Ils restèrent un moment embrassés, dans le soleil vermeil, qui les environnait d’or. Puis, il l’arrangea, remonta les oreillers, tira proprement la couverture, ne voulut absolument pas qu’elle se levât, avant qu’il eût mis la pièce en ordre. Déjà, il défaisait son petit lit, pliait les draps et le matelas, refermait la cage de fer, qu’il dissimulait sous une housse. Vainement, elle l’avait supplié de laisser ça, en disant que Zoé, la bonne amenée de la campagne, pouvait bien prendre cette peine. Il s’entêtait, répondait que la bonne l’agaçait, qu’il préférait être tout seul à lui donner des soins, à faire autour d’elle ce qu’il y avait à faire. C’était lui qui avait voulu coucher de la sorte, sur ce lit de fer, pour lui abandonner tout le grand lit, où il craignait de la gêner. Et, maintenant, il s’occupait du ménage, défendait jalousement la porte de la chambre, afin que la chère épouse fût à lui entièrement, heureux lorsqu’il descendait aux soins les plus puérils, ne croyant jamais faire assez pour le culte dont il l’honorait.

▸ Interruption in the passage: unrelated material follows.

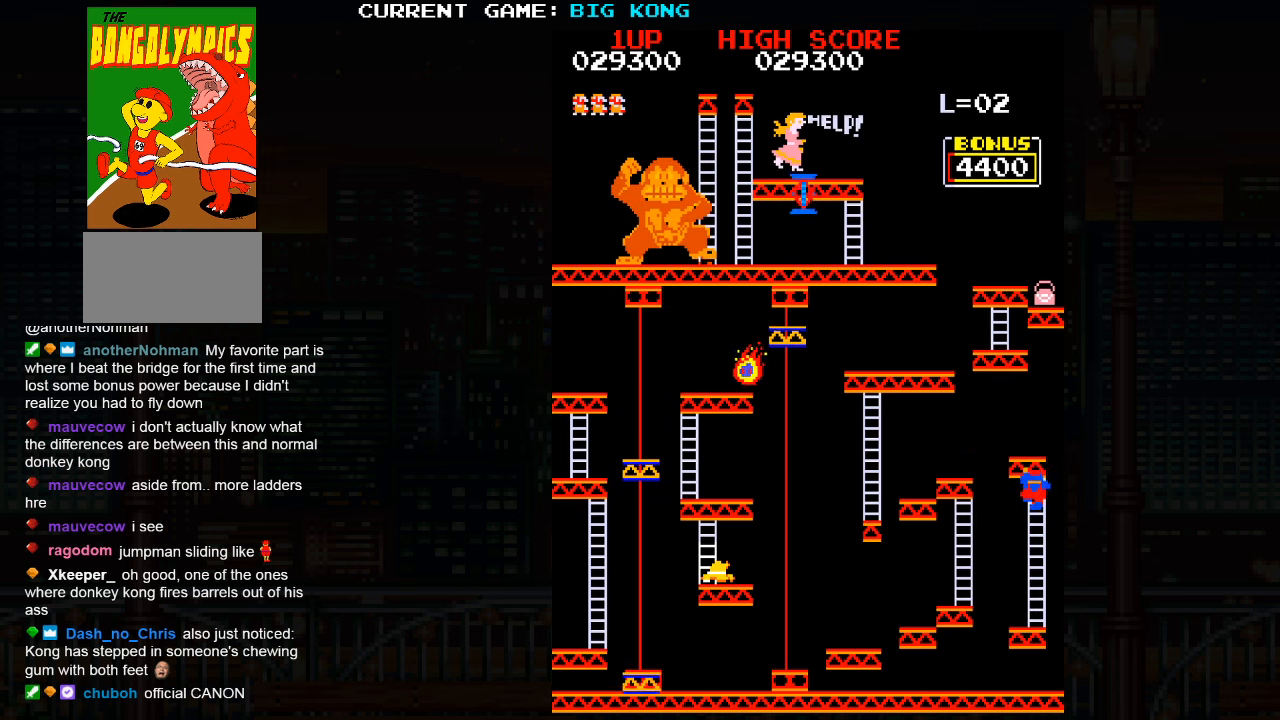
{"buttons": [], "events": [[50, "SQUARE", "up"], [400, "SQUARE", "down"], [483, "SQUARE", "up"]]}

— Je t’en prie, puisque les enfants nous laissent la paix, reste encore un peu couchée. Ça te reposera.

Comme un frisson le prenait, il s’aperçut qu’il ne faisait pas chaud, il se tourmenta de n’avoir pas songé tout de suite à rallumer le feu. Des bûches étaient dans un coin, avec du menu bois.

— C’est stupide, je te laisse geler, j’aurais bien pu commencer par là.

Il s’était agenouillé devant la cheminée, tandis qu’elle criait  :

— En voilà une idée encore  ! Laisse donc ça, appelle Zoé.

— Non, non  ! elle ne sait pas faire le feu, ça m’amuse de le faire.